> **Work instruction**
How would you say the sentence "In December, I wrote about Medical Assistance in Dying." from the March 2024 blog post in French?

> **Excerpted passage**
·····
Blog # 151…March 2024

To go back to February for a moment, I’m happy to see Jen Gunter’s book Blood jump to # 1 on the non fiction best seller list. And I forgot to mention an interesting find at the McMichael…a wall of paintings by Frederick Banting, that’s right one of the founders of insulin.  Science and art together again!

In December, I wrote about Medical Assistance in Dying. It's front and centre in the news again with the controversial issue of an extension to include intractable mental illness. In January I mentioned Good Grief, a film about the death of a loved one. And I wrote a piece on death for Moods Magazine in 2011 which began “When we’re born we’re issued with a return ticket” and went on to list the ways we avoid saying die or death…passing on, kicking the bucket or, for sports fans, the final inning. I’m starting to rest my eyes sometimes with audiobooks and just finished listening to Foregone, Russell Banks' final novel, the protagonist a dying man. Banks died in January 2023 and the book came out later last year. It's the first of his book's I've read  (although I remember Atom Egoyan's film made from The Sweet Hereafter) but it won't be the last! Not that I’m preoccupied with death exactly but I am trying to desensitize myself to the thought as I move through life.
·····
(Collected data)
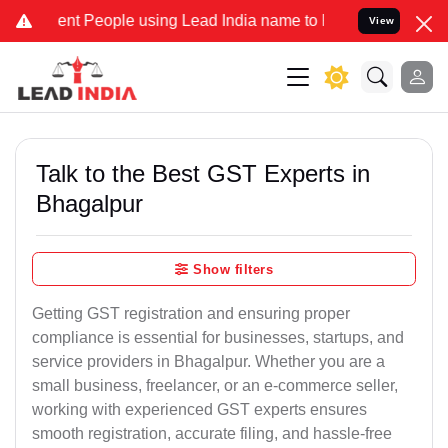
 People using Lead India name to Resolve your Legal cases Special
View
Talk to the Best GST Experts in
Bhagalpur
Show filters
Getting GST registration and ensuring proper
compliance is essential for businesses, startups, and
service providers in Bhagalpur. Whether you are a
small business, freelancer, or an e-commerce seller,
working with experienced GST experts ensures
smooth registration, accurate filing, and hassle-free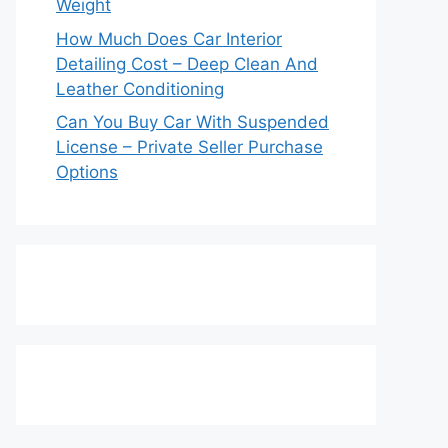
Weight
How Much Does Car Interior
Detailing Cost – Deep Clean And
Leather Conditioning
Can You Buy Car With Suspended
License – Private Seller Purchase
Options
·····
> **Response to the task**
En décembre, j'ai écrit sur l'aide médicale à mourir.